▶ _EXTRACT PROVIDED_:
_ _ _ _ _

1. A method for fabricating a non-volatile memory device comprising a plurality of bit line layers and a plurality of word line layers sequentially formed on top of each other, the method comprising:
- forming a first bit line layer, wherein forming the first bit line layer comprises;
  
  forming a semiconductor layer on an insulator;
  
  patterning the semiconductor layer to form a plurality of bit lines;
  
  forming a first word line layer over the first bit line layer, wherein forming the first word line layer comprises;
  
  sequentially forming a first storage structure, a conducting layer and a second storage structure; and
  
  after said sequentially forming, patterning the first and second storage structures and the conducting layer to form a plurality of word lines to define memory cells including channel regions in the bit lines of the plurality of bit lines arranged in a NAND-type array.
- View Dependent Claims (2, 3, 4, 5, 6, 7, 8, 9, 10, 11, 12, 13, 14, 15, 16, 17, 18, 19, 20, 21, 22, 23, 24, 25, 26, 27)

_ _ _ _ _

▶ _EXERCISE A_: In the patent claim, what is the semiconductor layer formed on?
▶ _EXERCISE B_: Reproduce the part of the patent claim that opens with the words "sequentially forming a" and closes with "25, 26, 27)", swapping "conducting layer" for "conductive layer".

(Plain-text document sources)
_ _ _ _ _

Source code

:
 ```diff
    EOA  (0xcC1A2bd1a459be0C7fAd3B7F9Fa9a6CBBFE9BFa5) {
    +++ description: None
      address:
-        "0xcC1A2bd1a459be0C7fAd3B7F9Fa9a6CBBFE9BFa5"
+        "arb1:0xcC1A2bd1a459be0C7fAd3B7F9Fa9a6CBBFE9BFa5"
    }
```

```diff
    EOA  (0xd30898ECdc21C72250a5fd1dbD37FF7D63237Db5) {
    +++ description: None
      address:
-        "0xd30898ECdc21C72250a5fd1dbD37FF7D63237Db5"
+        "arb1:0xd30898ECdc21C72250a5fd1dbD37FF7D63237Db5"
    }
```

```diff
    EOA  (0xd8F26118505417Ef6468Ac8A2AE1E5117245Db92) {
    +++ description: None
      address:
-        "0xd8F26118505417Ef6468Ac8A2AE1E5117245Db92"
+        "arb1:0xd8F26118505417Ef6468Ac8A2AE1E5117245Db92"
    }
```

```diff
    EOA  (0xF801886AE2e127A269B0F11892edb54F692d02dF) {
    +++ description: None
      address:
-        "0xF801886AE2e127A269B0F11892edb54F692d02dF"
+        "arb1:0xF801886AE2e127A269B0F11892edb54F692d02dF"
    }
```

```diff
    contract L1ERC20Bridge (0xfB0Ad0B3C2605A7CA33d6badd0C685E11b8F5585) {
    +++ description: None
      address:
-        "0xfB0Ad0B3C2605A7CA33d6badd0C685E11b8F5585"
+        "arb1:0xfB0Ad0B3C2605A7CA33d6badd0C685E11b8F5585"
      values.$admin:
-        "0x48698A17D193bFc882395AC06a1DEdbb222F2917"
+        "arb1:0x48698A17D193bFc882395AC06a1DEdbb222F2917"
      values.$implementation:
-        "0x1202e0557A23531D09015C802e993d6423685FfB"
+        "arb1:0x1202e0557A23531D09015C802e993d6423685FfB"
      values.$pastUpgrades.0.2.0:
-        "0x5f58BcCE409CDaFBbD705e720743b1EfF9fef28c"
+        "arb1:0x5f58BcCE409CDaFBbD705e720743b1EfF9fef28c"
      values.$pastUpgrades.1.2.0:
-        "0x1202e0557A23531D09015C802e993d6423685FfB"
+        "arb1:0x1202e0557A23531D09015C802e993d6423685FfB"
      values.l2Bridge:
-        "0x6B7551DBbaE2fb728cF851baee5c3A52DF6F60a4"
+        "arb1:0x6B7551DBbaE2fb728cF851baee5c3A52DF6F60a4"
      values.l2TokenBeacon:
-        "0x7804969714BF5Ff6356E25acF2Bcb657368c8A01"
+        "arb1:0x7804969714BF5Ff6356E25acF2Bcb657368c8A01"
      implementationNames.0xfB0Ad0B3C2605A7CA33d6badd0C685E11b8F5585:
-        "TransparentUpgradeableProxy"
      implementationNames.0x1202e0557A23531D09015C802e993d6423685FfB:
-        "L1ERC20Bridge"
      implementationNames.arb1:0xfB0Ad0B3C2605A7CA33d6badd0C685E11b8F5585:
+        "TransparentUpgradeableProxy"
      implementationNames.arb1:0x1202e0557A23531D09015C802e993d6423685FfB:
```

_ _ _ _ _

▶ _EXERCISE RESULT A_: The semiconductor layer is formed on an insulator.

▶ _EXERCISE RESULT B_:
sequentially forming a first storage structure, a conductive layer and a second storage structure; and
  
  after said sequentially forming, patterning the first and second storage structures and the conductive layer to form a plurality of word lines to define memory cells including channel regions in the bit lines of the plurality of bit lines arranged in a NAND-type array.
- View Dependent Claims (2, 3, 4, 5, 6, 7, 8, 9, 10, 11, 12, 13, 14, 15, 16, 17, 18, 19, 20, 21, 22, 23, 24, 25, 26, 27)